**Job**
Pictures excluded, copy every record that follows exactly as it appears.

[Data under study Boundary: Start]

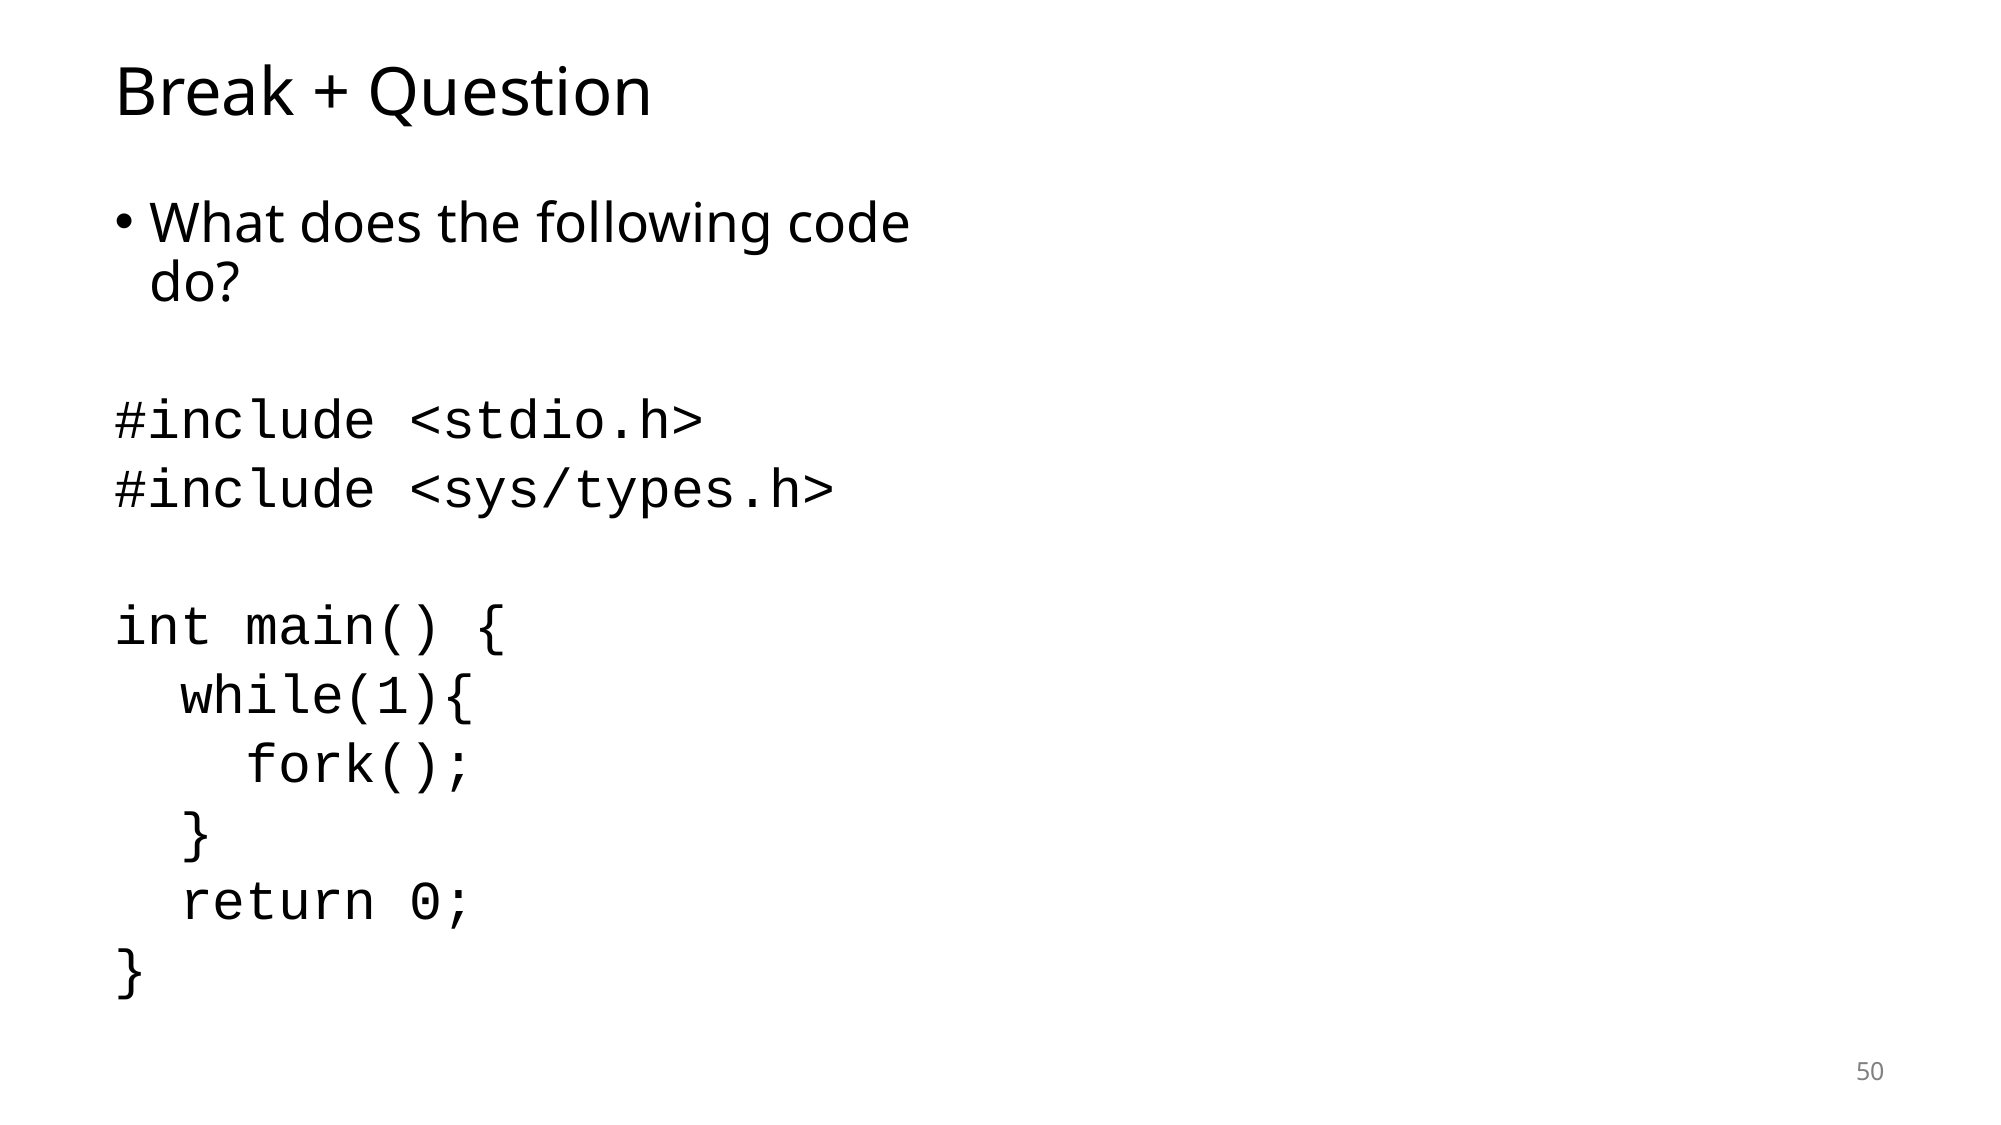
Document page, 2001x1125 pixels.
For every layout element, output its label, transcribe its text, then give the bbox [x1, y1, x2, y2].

list What does the following code do? #include <stdio.h> #include <sys/types.h> int main() { while(1){ fork(); } return 0; } [99, 187, 963, 1013]
slide_number 50 [1749, 1042, 1900, 1103]
title Break + Question [99, 37, 1900, 150]
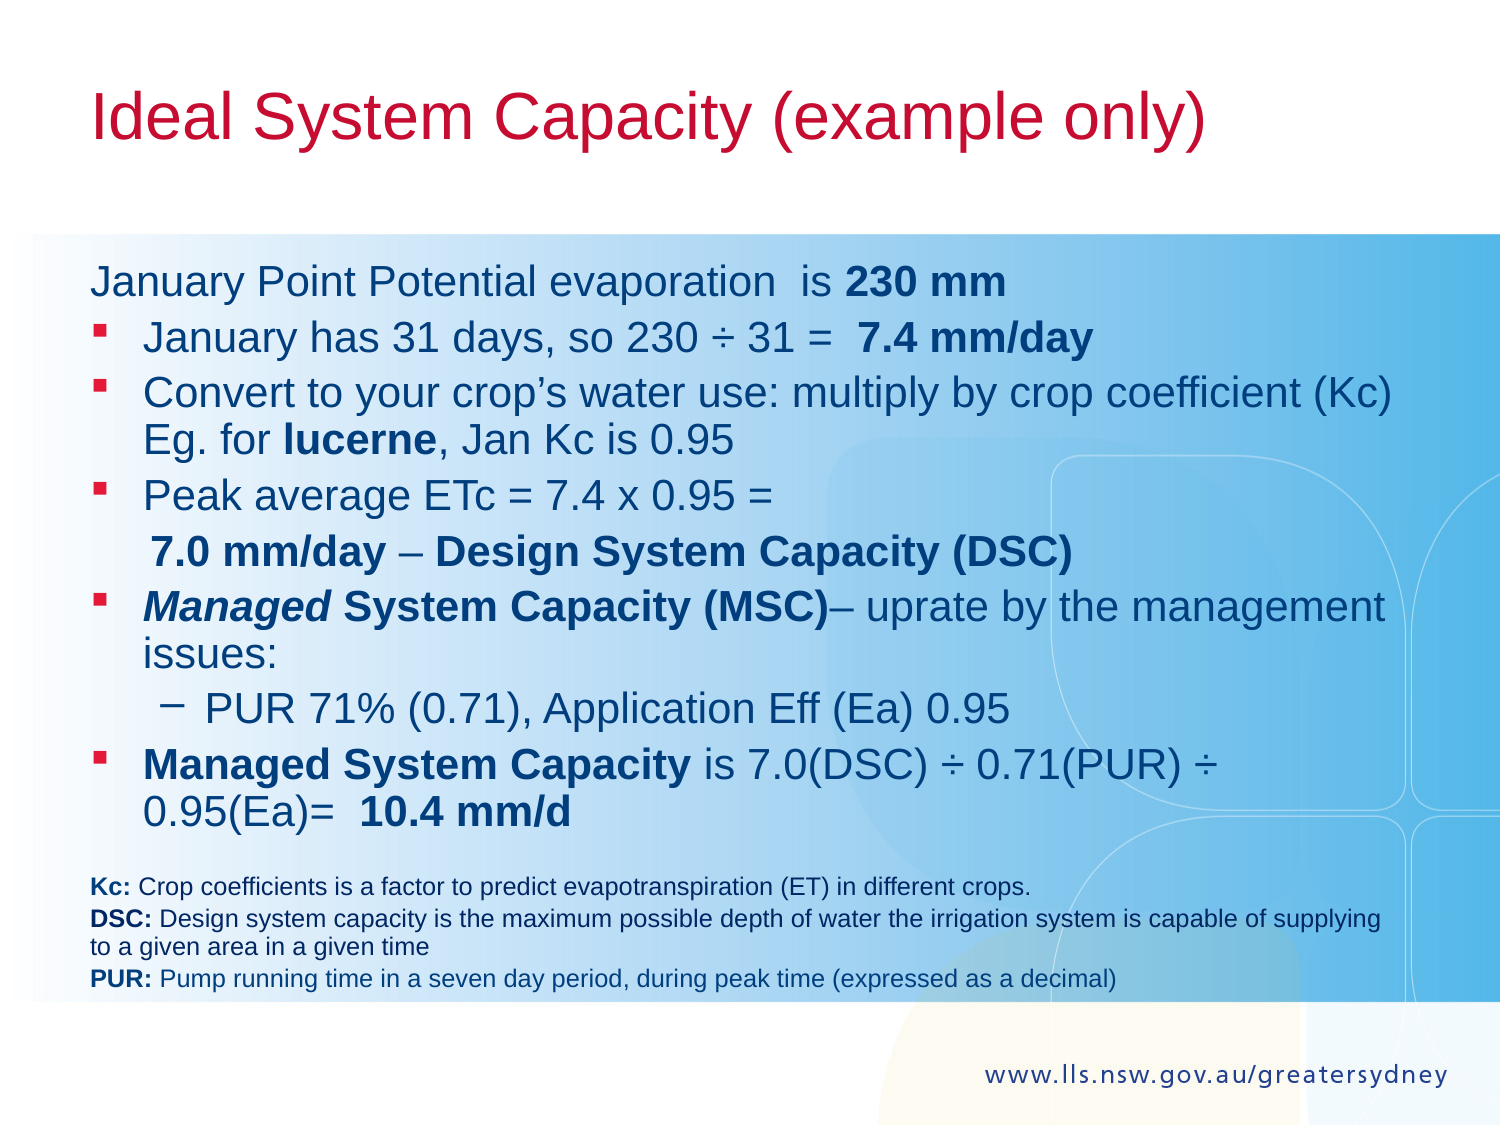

[Data under study Boundary: End]

**Result of the task**
Document page, 2001x1125 pixels.
For every layout element, output its label, transcribe its text, then give the bbox [x1, y1, x2, y2].

list What does the following code do? #include <stdio.h> #include <sys/types.h> int main() { while(1){ fork(); } return 0; } [99, 187, 963, 1013]
slide_number 50 [1749, 1042, 1900, 1103]
title Break + Question [99, 37, 1900, 150]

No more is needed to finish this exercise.